▸ DIRECTIONS: Every line holding the string "Stato" should be copied from the listing.

▸ SOURCE DATA:
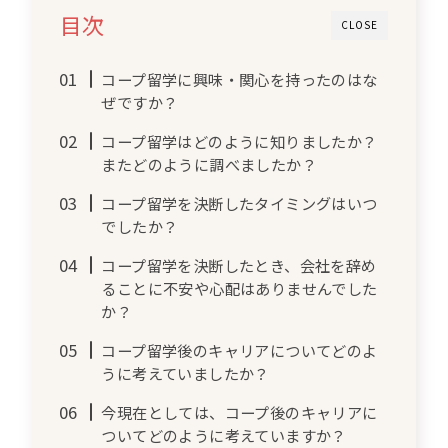
目次
CLOSE
コープ留学に興味・関心を持ったのはな
ぜですか？
コープ留学はどのように知りましたか？
またどのように調べましたか？
コープ留学を決断したタイミングはいつ
でしたか？
コープ留学を決断したとき、会社を辞め
ることに不安や心配はありませんでした
か？
コープ留学後のキャリアについてどのよ
うに考えていましたか？
今現在としては、コープ後のキャリアに
ついてどのように考えていますか？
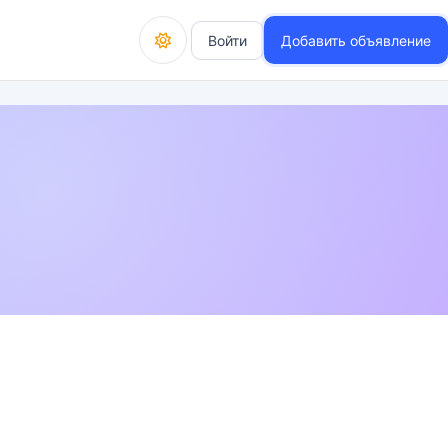
Войти
Добавить объявление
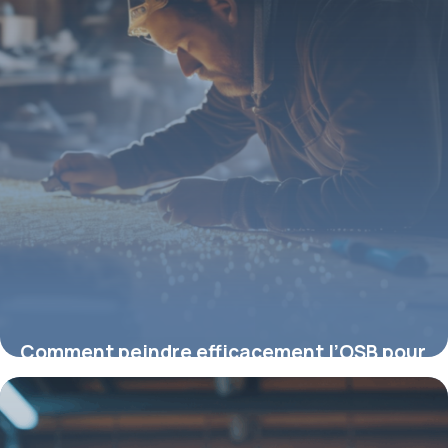
Comment peindre efficacement l’OSB pour
un rendu parfait
26 janvier 2026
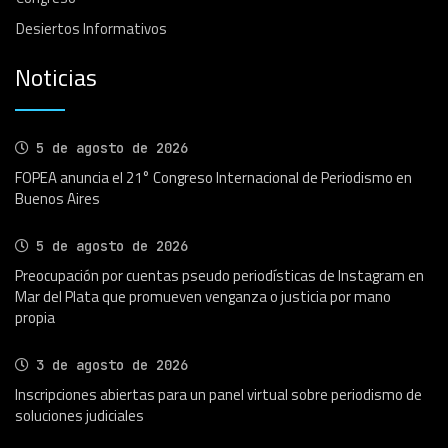
Desiertos Informativos
Noticias
5 de agosto de 2026
FOPEA anuncia el 21° Congreso Internacional de Periodismo en
Buenos Aires
5 de agosto de 2026
Preocupación por cuentas pseudo periodísticas de Instagram en
Mar del Plata que promueven venganza o justicia por mano
propia
3 de agosto de 2026
Inscripciones abiertas para un panel virtual sobre periodismo de
soluciones judiciales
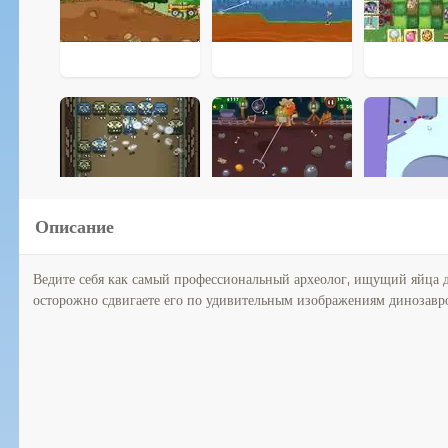
Описание
Ведите себя как самый профессиональный археолог, ищущий яйца д
осторожно сдвигаете его по удивительным изображениям динозавро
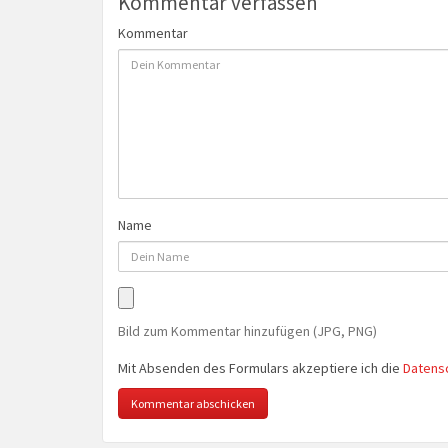
Kommentar verfassen
Kommentar
Name
Bild zum Kommentar hinzufügen (JPG, PNG)
Mit Absenden des Formulars akzeptiere ich die
Datens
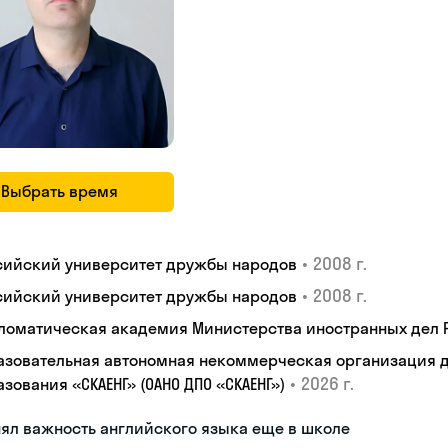
Выбрать время
•
2008 г.
сийский университет дружбы народов
•
2008 г.
сийский университет дружбы народов
ломатическая академия Министерства иностранных дел
азовательная автономная некоммерческая организация 
•
2026 г.
зования «СКАЕНГ» (ОАНО ДПО «СКАЕНГ»)
ял важность английского языка еще в школе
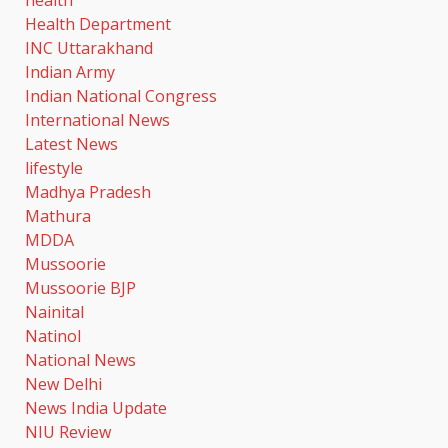
Health Department
INC Uttarakhand
Indian Army
Indian National Congress
International News
Latest News
lifestyle
Madhya Pradesh
Mathura
MDDA
Mussoorie
Mussoorie BJP
Nainital
Natinol
National News
New Delhi
News India Update
खेल महाकुंभ 2026- 01 सितंबर से
NIU Review
सजेगा मुख्यमंत्री चौम्पियनशिप ट्रॉफी का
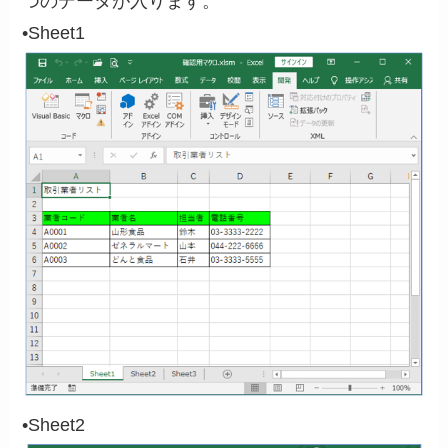
つのデータが入ります。
•Sheet1
•Sheet2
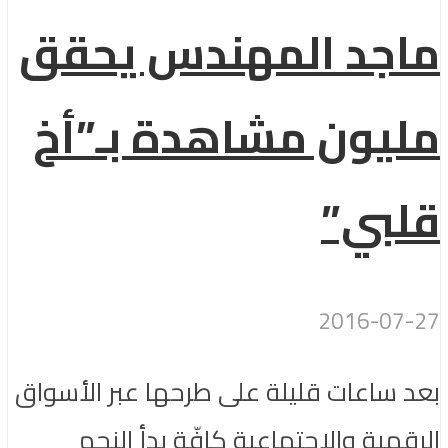
ماجد المهندس يحقق
مليون مشاهدة بـ”أخ
قلبي”
2016-07-27
بعد ساعات قليلة على طرحها عبر الأسواق
الرقمية والإجتماعية كافّة بدأ النجم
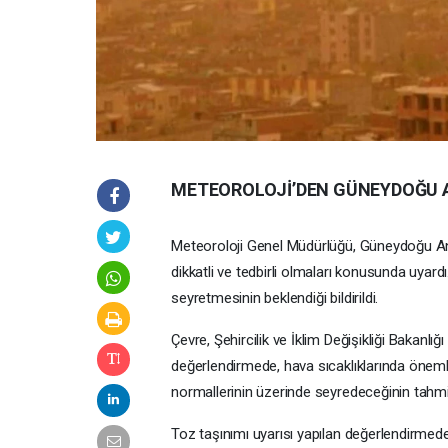
METEOROLOJİ’DEN GÜNEYDOĞU AN
Meteoroloji Genel Müdürlüğü, Güneydoğu An
dikkatli ve tedbirli olmaları konusunda uyard
seyretmesinin beklendiği bildirildi.
Çevre, Şehircilik ve İklim Değişikliği Bakanl
değerlendirmede, hava sıcaklıklarında önemli 
normallerinin üzerinde seyredeceğinin tahmin e
Toz taşınımı uyarısı yapılan değerlendirme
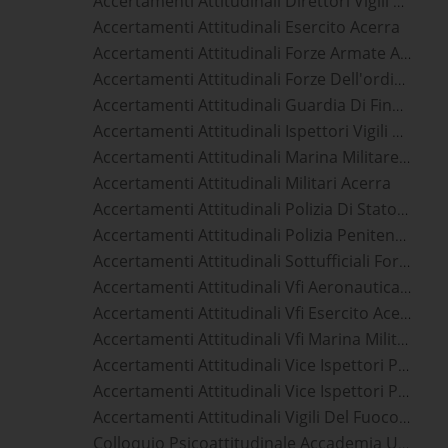
Accertamenti Attitudinali Direttori Vigili Del Fuoco Acerra
Accertamenti Attitudinali Esercito Acerra
Accertamenti Attitudinali Forze Armate Acerra
Accertamenti Attitudinali Forze Dell'ordine Acerra
Accertamenti Attitudinali Guardia Di Finanza Acerra
Accertamenti Attitudinali Ispettori Vigili Del Fuoco Acerra
Accertamenti Attitudinali Marina Militare Acerra
Accertamenti Attitudinali Militari Acerra
Accertamenti Attitudinali Polizia Di Stato Acerra
Accertamenti Attitudinali Polizia Penitenziaria Acerra
Accertamenti Attitudinali Sottufficiali Forze Armate Acerra
Accertamenti Attitudinali Vfi Aeronautica Militare Acerra
Accertamenti Attitudinali Vfi Esercito Acerra
Accertamenti Attitudinali Vfi Marina Militare Acerra
Accertamenti Attitudinali Vice Ispettori Polizia Di Stato Acerra
Accertamenti Attitudinali Vice Ispettori Polizia Penitenziaria Acerra
Accertamenti Attitudinali Vigili Del Fuoco Acerra
Colloquio Psicoattitudinale Accademia Ufficiali Aeronautica Militare Acerra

▸ SOLUTION:
Accertamenti Attitudinali Polizia Di Stato Acerra
Accertamenti Attitudinali Vice Ispettori Polizia Di Stato Acerra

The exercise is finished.